Jobs.
[a] List every person named by both first and last name in the Shaun of the Dead review.
[b] Reproduce the Shaun of the Dead review from "Here is something" up to and including "first time around.", swapping "critic" for "reviewer".

Selected text.
★ ★ ★
Shaun of the Dead
(Reviewed September 23, 2004; re-reviewed April 4, 2007, by James Dawson)

Here is something you never will see another critic do: rewrite a published review two-and-a-half years later, after seeing the movie in question again and wondering what the hell he was thinking the first time around.

In September 2004, I must have been in an especially bad mood when I saw a pre-release screening of "Shaun of the Dead." Maybe the strangers sitting on either side of me were incredibly annoying or smelly. No, wait, that happens at every movie.

For whatever reason, I originally gave this "romzomcom" (the creators' term for "romantic zombie comedy") a grade of "B-." I complained that the direction was "a tad too low-key for the material," that star Simon Pegg was "kind of consistently bland as Shaun," and that Nick Frost played Shaun's housemate Ed "as such a dumb, obnoxious fuckup that I got tired of that character within seconds."

As I said earlier: WHAT THE HELL WAS I THINKING?

When I watched the movie again on DVD this week, I thought Edgar Wright's direction was entertainingly zippy, Pegg was the perfect frustrated-and-endearingly-funny everyman, and Frost was obnoxious because he was SUPPOSED to be obnoxious.

At least I did have sense enough to end the review with this:

"I'm probably making 'Shaun of the Dead' sound worse than it is, because I did enjoy the writing enough to recommend it."

(Also, as regular Back Row Reviews readers can attest, the "B-" I gave it was the equivalent of a four-star rave from anyone else.)

I admit that part of my newly discovered affection for "Shaun of the Dead" could be due to what I think of as "Seinfeld Syndrome." I saw the pilot episode of "Seinfeld" when it first aired, wasn't impressed, and (believe it or not) never watched another episode of the series until its final season...at which point I fell in love with the show. Eventually, I caught up by seeing every episode from all nine seasons. By the time I caught the pilot again in reruns, I had such affection for the characters that the episode didn't seem nearly as bad as I remembered (although it is much more conventional and subdued than the manic, innovative genius of later seasons).
★ ★ ★
Dataset section.
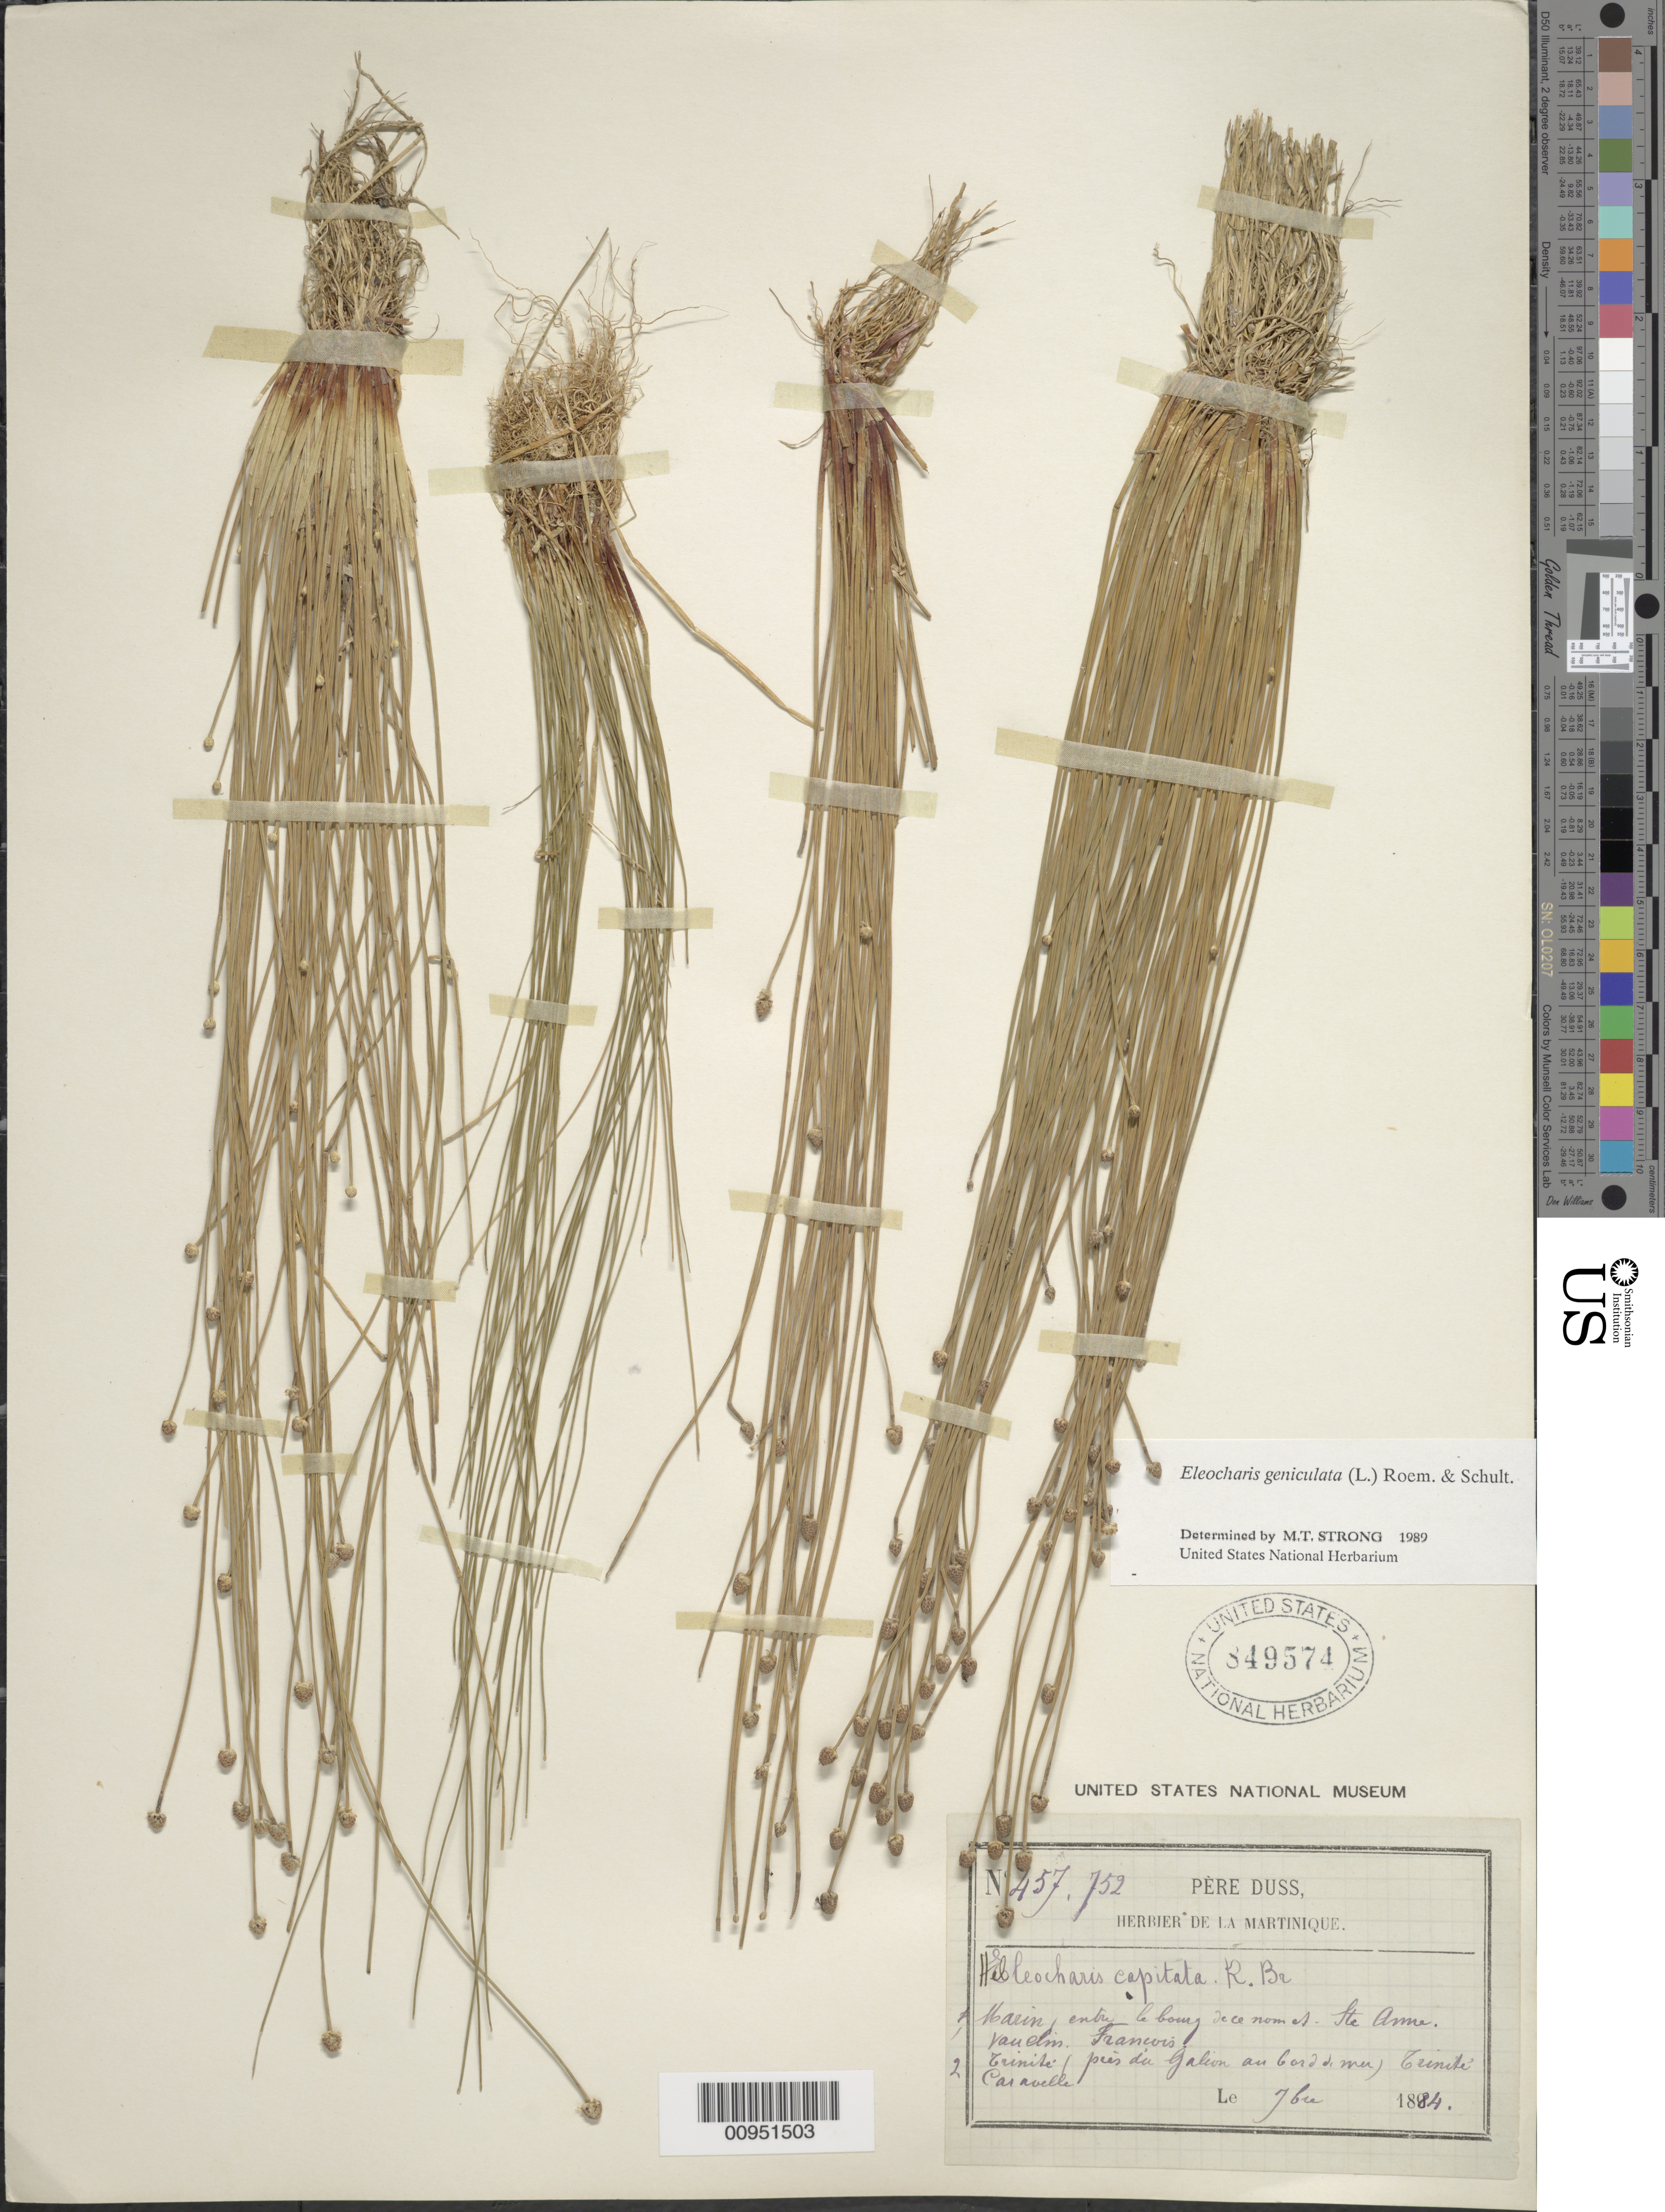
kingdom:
★ ★ ★
Expected outputs.
[a] James Dawson, Simon Pegg, Nick Frost, Edgar Wright

[b]
Here is something you never will see another reviewer do: rewrite a published review two-and-a-half years later, after seeing the movie in question again and wondering what the hell he was thinking the first time around.